• **Arbeitsauftrag**
Ändern Sie im Lesetext den Abschnitt von „Damit wäre wohl“ bis „vergeblich verlangt hatten.“, indem Sie „Verteidigungsbündnis“ durch „Militärbündnis“ ersetzen. Geben Sie diesen Abschnitt danach vollständig wieder.

• **Lesetext**
»»
Damit wäre wohl zu rechnen, würde Biden am 3. November siegen. Doch eine Erlösung aus so schwierigen Zeiten, ein Aufleben der alten Vertrautheit des amerikanischen Schutzes, unter dem Europa seit 1945 seinen Wohlstand aufgebaut hat, wird es nicht geben.
Das hat nur am Rand mit Donald Trump zu tun. Er war und ist nur beleidigender, jeder Diplomatie abgeneigt und warf kurzerhand ziemlich alles über Bord, was den Europäern heilig ist. Die UNO, die vor allem Großbritannien und Frankreich die Illusion gibt, dank Sitz im Sicherheitsrat weiterhin bedeutsame globale Mächte zu sein.
Die Treue zum Verteidigungsbündnis NATO, in das mehr Geld zu investieren auch Trumps Vorgänger ebenso mahnend wie vergeblich verlangt hatten.
««
• **Vorliegende Datensätze**
»»
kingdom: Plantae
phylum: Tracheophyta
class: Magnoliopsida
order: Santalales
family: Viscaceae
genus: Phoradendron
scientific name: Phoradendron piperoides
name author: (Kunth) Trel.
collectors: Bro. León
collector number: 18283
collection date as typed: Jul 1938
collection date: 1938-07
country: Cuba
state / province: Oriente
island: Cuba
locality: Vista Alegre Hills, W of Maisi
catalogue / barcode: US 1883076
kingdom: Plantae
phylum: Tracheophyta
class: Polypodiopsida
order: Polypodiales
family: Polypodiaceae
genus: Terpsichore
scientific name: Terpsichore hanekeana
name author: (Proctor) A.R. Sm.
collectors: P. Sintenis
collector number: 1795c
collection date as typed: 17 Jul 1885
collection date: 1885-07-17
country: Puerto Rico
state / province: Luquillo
««
• **Ergebnis**
Damit wäre wohl zu rechnen, würde Biden am 3. November siegen. Doch eine Erlösung aus so schwierigen Zeiten, ein Aufleben der alten Vertrautheit des amerikanischen Schutzes, unter dem Europa seit 1945 seinen Wohlstand aufgebaut hat, wird es nicht geben.
Das hat nur am Rand mit Donald Trump zu tun. Er war und ist nur beleidigender, jeder Diplomatie abgeneigt und warf kurzerhand ziemlich alles über Bord, was den Europäern heilig ist. Die UNO, die vor allem Großbritannien und Frankreich die Illusion gibt, dank Sitz im Sicherheitsrat weiterhin bedeutsame globale Mächte zu sein.
Die Treue zum Militärbündnis NATO, in das mehr Geld zu investieren auch Trumps Vorgänger ebenso mahnend wie vergeblich verlangt hatten.